Data extract:

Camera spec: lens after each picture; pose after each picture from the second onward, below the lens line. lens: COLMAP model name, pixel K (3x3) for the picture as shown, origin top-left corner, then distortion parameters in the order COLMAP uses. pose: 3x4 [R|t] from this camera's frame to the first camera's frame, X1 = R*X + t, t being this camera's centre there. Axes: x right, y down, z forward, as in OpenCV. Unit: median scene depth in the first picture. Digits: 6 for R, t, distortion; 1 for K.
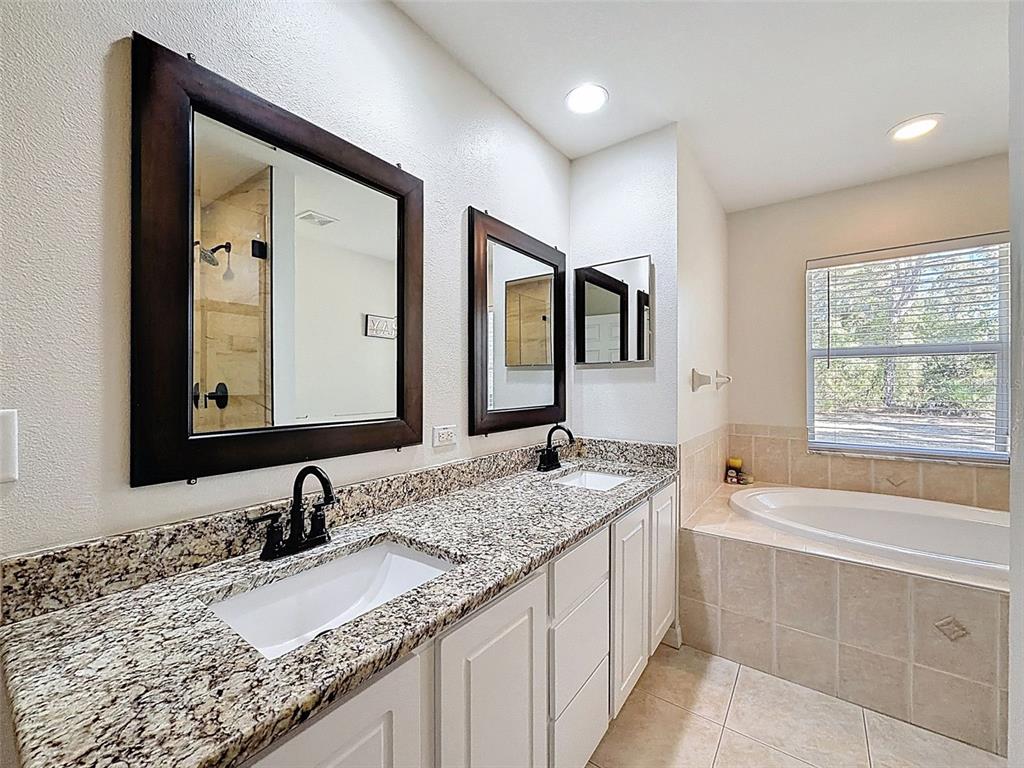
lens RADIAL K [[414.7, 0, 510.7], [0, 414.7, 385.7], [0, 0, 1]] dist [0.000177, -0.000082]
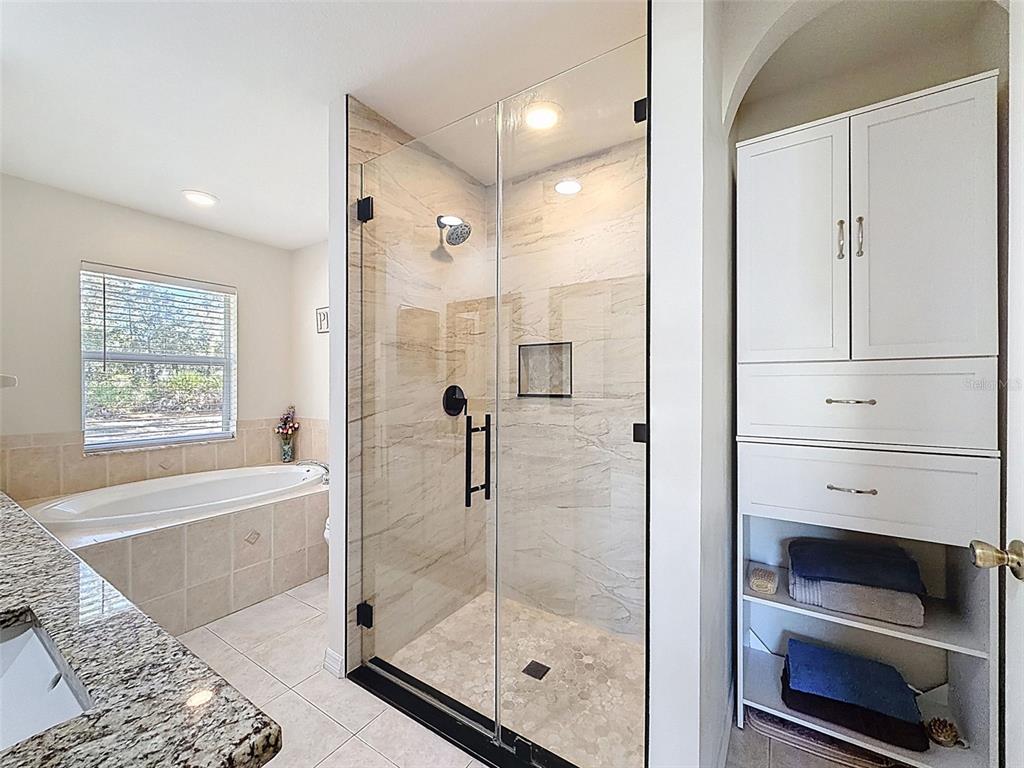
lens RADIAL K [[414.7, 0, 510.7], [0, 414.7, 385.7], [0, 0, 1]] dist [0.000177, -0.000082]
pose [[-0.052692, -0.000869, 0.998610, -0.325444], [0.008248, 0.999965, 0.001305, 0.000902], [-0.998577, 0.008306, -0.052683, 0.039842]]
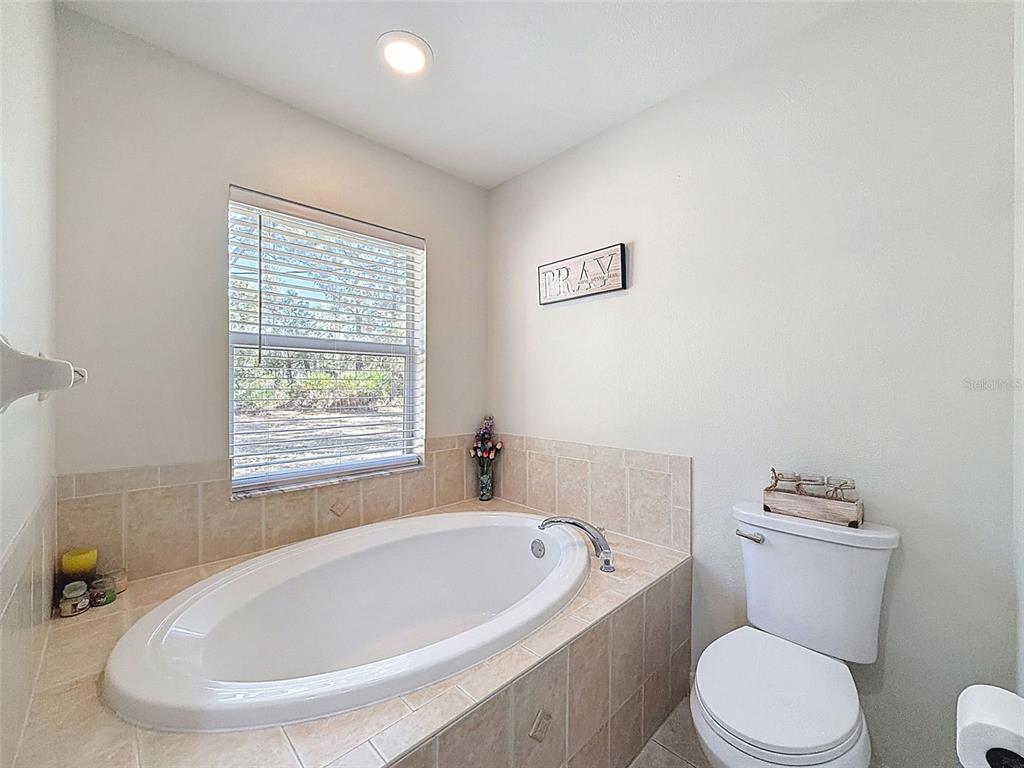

Your objective: An exact copy of the material above is required, free of any pictures.

Solved exercise:
Camera spec: lens after each picture; pose after each picture from the second onward, below the lens line. lens: COLMAP model name, pixel K (3x3) for the picture as shown, origin top-left corner, then distortion parameters in the order COLMAP uses. pose: 3x4 [R|t] from this camera's frame to the first camera's frame, X1 = R*X + t, t being this camera's centre there. Axes: x right, y down, z forward, as in OpenCV. Unit: median scene depth in the first picture. Digits: 6 for R, t, distortion; 1 for K.
lens RADIAL K [[414.7, 0, 510.7], [0, 414.7, 385.7], [0, 0, 1]] dist [0.000177, -0.000082]
lens RADIAL K [[414.7, 0, 510.7], [0, 414.7, 385.7], [0, 0, 1]] dist [0.000177, -0.000082]
pose [[-0.052692, -0.000869, 0.998610, -0.325444], [0.008248, 0.999965, 0.001305, 0.000902], [-0.998577, 0.008306, -0.052683, 0.039842]]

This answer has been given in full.